→ Excerpted data:
────────

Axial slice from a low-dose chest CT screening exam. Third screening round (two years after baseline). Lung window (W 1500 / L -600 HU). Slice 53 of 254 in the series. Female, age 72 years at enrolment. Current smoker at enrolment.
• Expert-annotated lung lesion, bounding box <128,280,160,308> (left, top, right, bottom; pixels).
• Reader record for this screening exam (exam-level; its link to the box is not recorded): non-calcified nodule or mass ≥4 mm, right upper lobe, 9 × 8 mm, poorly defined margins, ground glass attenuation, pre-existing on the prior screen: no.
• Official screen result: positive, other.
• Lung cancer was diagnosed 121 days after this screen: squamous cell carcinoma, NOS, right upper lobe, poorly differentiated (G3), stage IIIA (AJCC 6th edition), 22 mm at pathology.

────────

→ Your assignment: Could you retype all of the records above exactly as they appear?

→ Your response:
Axial slice from a low-dose chest CT screening exam. Third screening round (two years after baseline). Lung window (W 1500 / L -600 HU). Slice 53 of 254 in the series. Female, age 72 years at enrolment. Current smoker at enrolment.
• Expert-annotated lung lesion, bounding box <128,280,160,308> (left, top, right, bottom; pixels).
• Reader record for this screening exam (exam-level; its link to the box is not recorded): non-calcified nodule or mass ≥4 mm, right upper lobe, 9 × 8 mm, poorly defined margins, ground glass attenuation, pre-existing on the prior screen: no.
• Official screen result: positive, other.
• Lung cancer was diagnosed 121 days after this screen: squamous cell carcinoma, NOS, right upper lobe, poorly differentiated (G3), stage IIIA (AJCC 6th edition), 22 mm at pathology.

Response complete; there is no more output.